### Selecting and Filtering

The *filter* function

You should already be familiar with the *filter* function -> *filter*(predicate, iterable)  
-> returns all elements of iterable where predicate(element) is **True**  
Predicate cane be **None**, in which case it is the identity function -> f(x) = x  
-> in other words, truthy elements only will be retained!

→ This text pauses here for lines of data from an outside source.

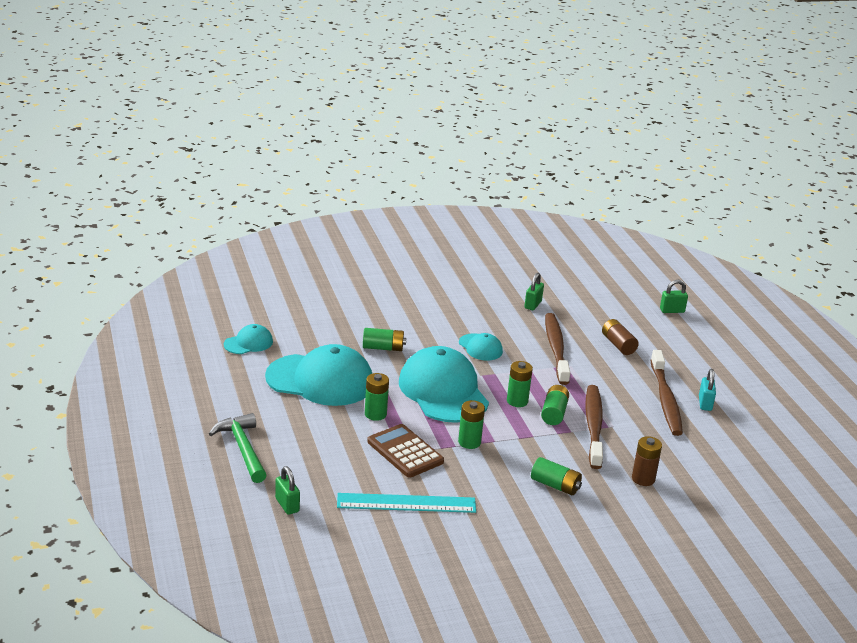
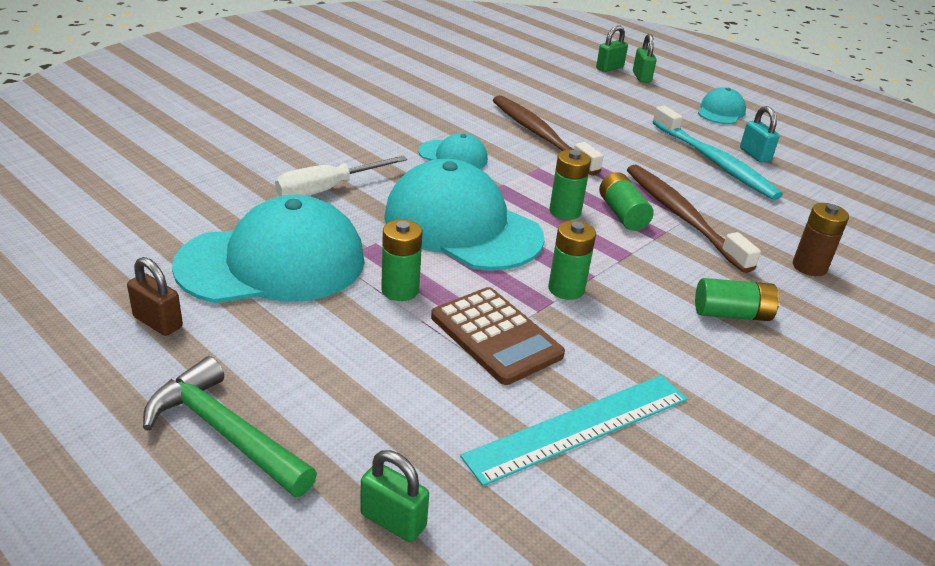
camera: 30 degrees left, 5 degrees up
turquoise cap [224,324,273,354] -> turquoise cap moved to [698,88,746,124]
green battery [363,328,406,351] -> white screwdriver [275,156,407,196]
brown calculator [367,424,444,478] -> brown calculator turned 150 degrees counterclockwise [431,287,565,385]
green padlock [524,273,544,310] -> green padlock moved to [633,34,657,83]
brown battery [602,319,639,355] -> none
brown toothbrush [650,350,683,436] -> turquoise toothbrush [653,106,783,200]
none -> brown padlock [127,257,183,336]

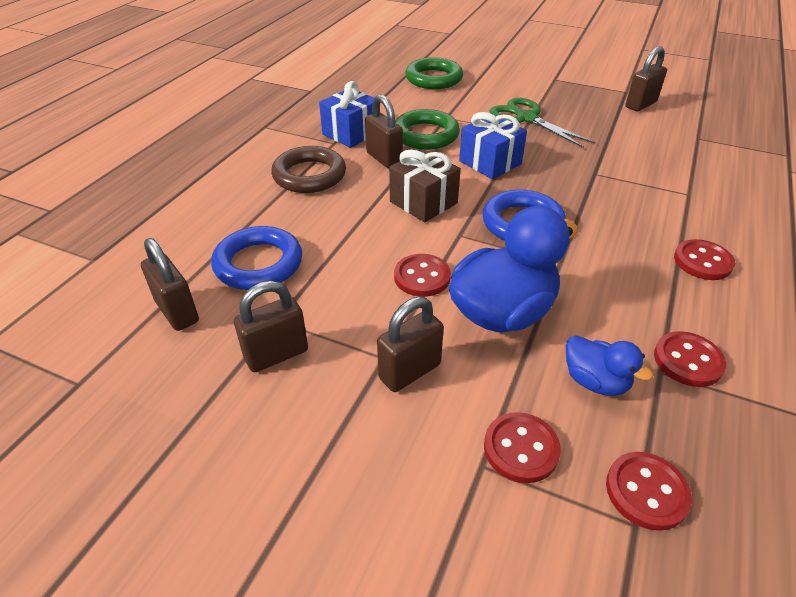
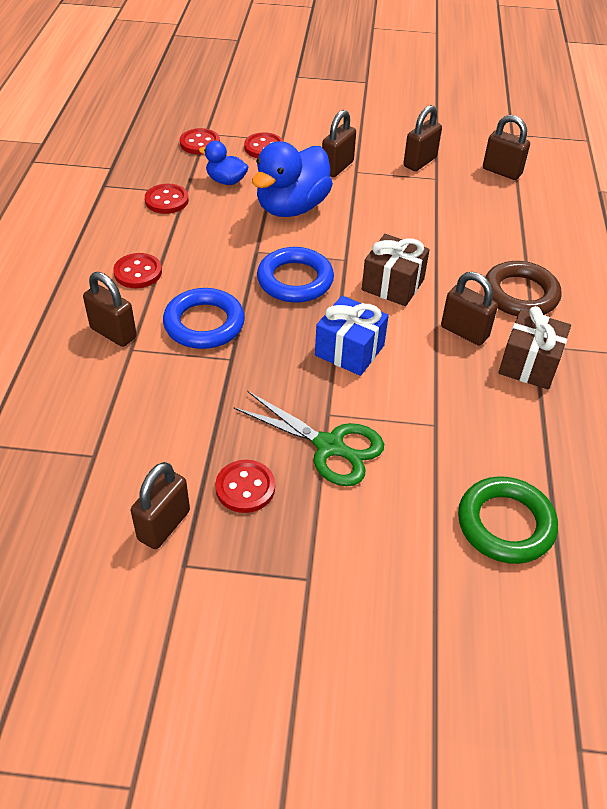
camera: 160 degrees right, 5 degrees up
blue ring [211,226,302,290] -> blue ring moved to [163,288,245,349]
blue gift [319,81,380,148] -> brown gift [498,306,571,389]
red button [394,254,451,297] -> red button moved to [215,460,275,513]
green ring [395,109,460,150] -> none
none -> brown padlock [83,272,137,347]

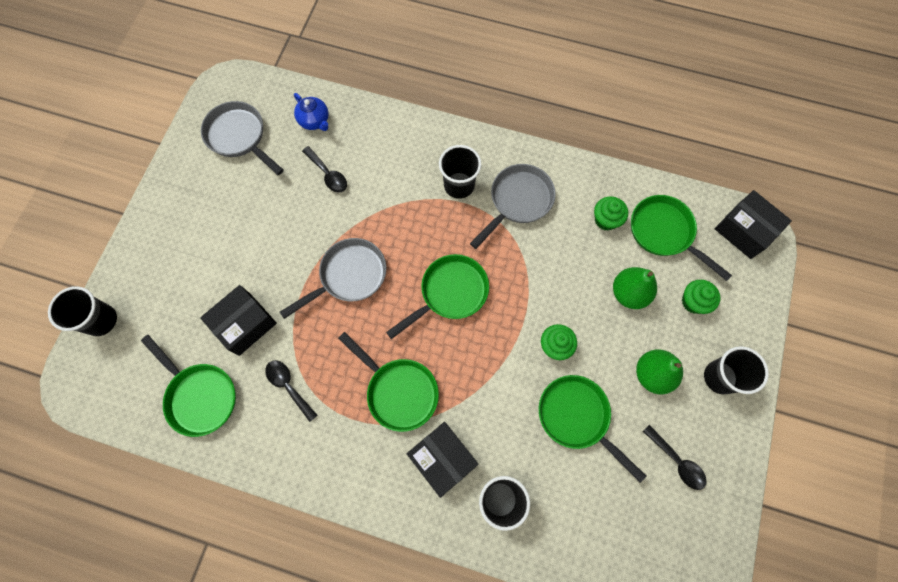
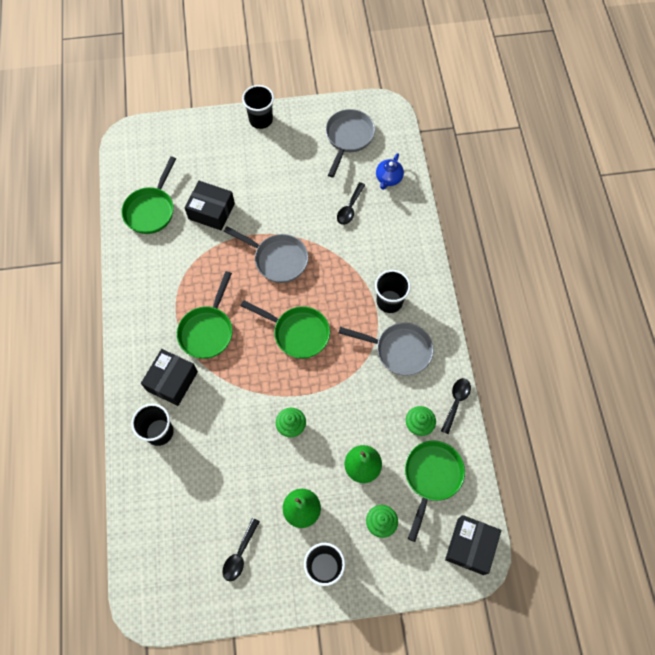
camera: 65 degrees right, 5 degrees down
black cup [48,286,117,336] -> black cup moved to [242,85,274,129]
black spoon [265,360,318,422] -> black spoon moved to [441,378,471,434]
green pan [539,375,646,483] -> none

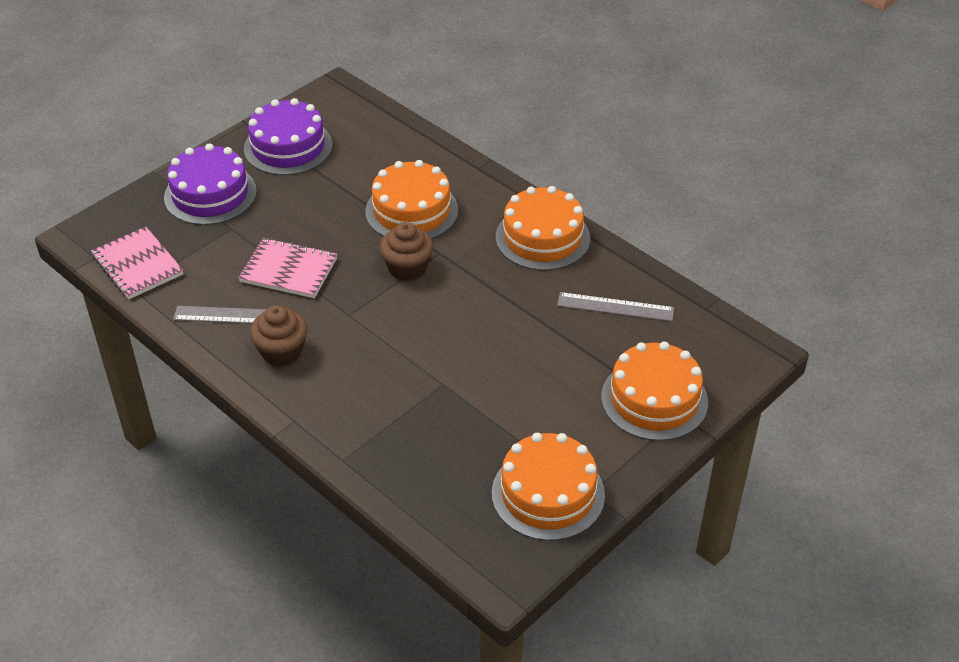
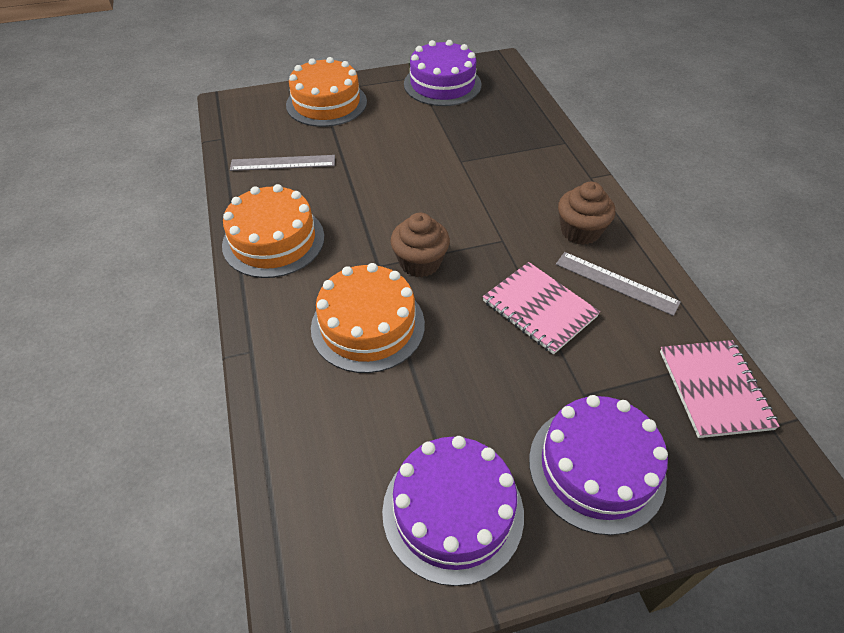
camera: 150 degrees left, 5 degrees up
orange cake [492,433,605,541] -> purple cake [404,40,482,106]
grey ruler [557,292,674,321] -> grey ruler turned 45 degrees counterclockwise [230,155,335,171]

*filter* returns a **lazy iterator**

The same result can be achieved using generator expression:  
(item for item in iterable if pred(item)) -> predicate is not None  
(item for item in iterable if item) -> predicate is None  
or  
(item for item in iterable if bool(item) -> predicate is None


In [5]:
#Example:

print(list(filter(lambda x: x < 4, [1, 10, 2, 10, 3, 10])))
print(list(filter(None, [0,'','hello', 100, False])))

[1, 2, 3]
['hello', 100]


itertools.*filterfalse*  
This works the same way as the *filter* function but instead of retaining elements where the predicate evaluates to **True** it retains elements where the predicate evaluates to **False**

In [8]:
#Example:
from itertools import filterfalse

print(list(filterfalse(lambda x: x < 4, [1, 10, 2, 10, 3, 10])))
print(list(filterfalse(None, [0,'','hello', 100, False])))

[10, 10, 10]
[0, '', False]


itertools.*compress*  
It is a way of filtering one iterable, using the truthiness of items in another iterable

In [11]:
#Example:
from itertools import compress

data = ['a', 'b', 'c', 'd', 'e']
selectors = [True, False, 1, 0] #What about e? That gets associated with None, which is False.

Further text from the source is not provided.